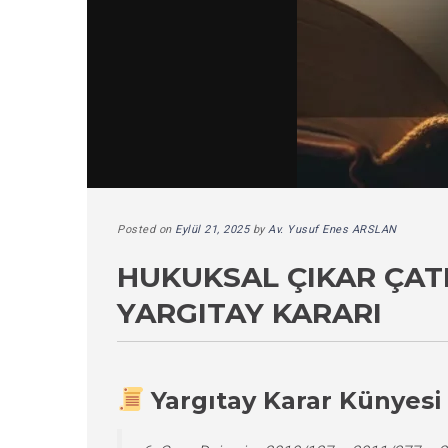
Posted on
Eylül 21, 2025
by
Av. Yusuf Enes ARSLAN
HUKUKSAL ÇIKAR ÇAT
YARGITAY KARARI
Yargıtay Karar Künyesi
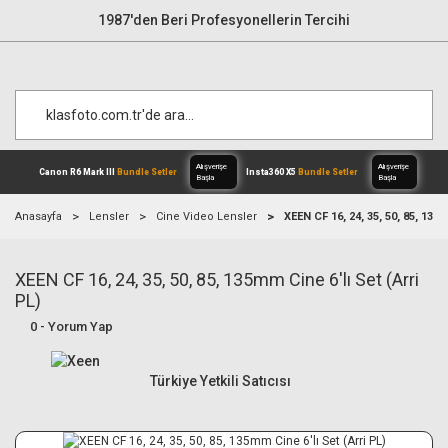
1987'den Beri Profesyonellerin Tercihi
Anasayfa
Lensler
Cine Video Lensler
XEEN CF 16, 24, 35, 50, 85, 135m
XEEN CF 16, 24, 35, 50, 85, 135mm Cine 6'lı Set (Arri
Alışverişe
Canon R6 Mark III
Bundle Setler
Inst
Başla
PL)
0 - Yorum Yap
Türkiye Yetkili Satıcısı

--

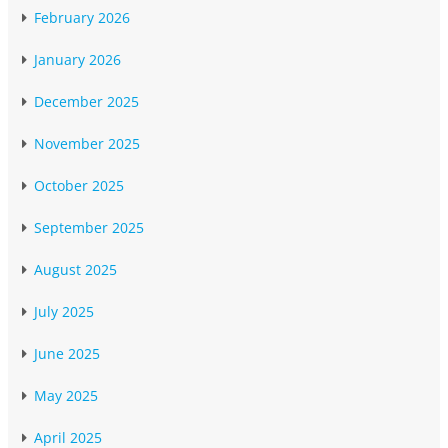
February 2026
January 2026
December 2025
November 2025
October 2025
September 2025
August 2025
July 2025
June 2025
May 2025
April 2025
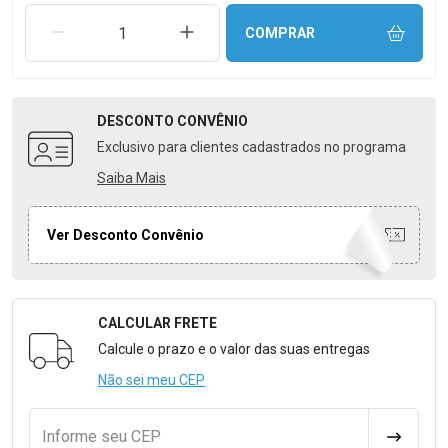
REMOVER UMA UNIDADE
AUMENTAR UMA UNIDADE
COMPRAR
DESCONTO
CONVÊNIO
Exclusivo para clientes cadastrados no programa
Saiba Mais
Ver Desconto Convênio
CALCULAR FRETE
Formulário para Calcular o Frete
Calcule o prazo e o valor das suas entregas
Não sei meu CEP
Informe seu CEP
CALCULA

> Problem to work on
Among the lines above, the one with "Eylül 21, 2025" opens the part to repeat and the one with "Türkiye Yetkili Satıcısı" closes it; repeat only that part exactly, with no pictures.

> Response box
Eylül 21, 2025
by
Av. Yusuf Enes ARSLAN
HUKUKSAL ÇIKAR ÇAT
YARGITAY KARARI
Yargıtay Karar Künyesi
1987'den Beri Profesyonellerin Tercihi
Anasayfa
Lensler
Cine Video Lensler
XEEN CF 16, 24, 35, 50, 85, 135m
XEEN CF 16, 24, 35, 50, 85, 135mm Cine 6'lı Set (Arri
Alışverişe
Canon R6 Mark III
Bundle Setler
Inst
Başla
PL)
0 - Yorum Yap
Türkiye Yetkili Satıcısı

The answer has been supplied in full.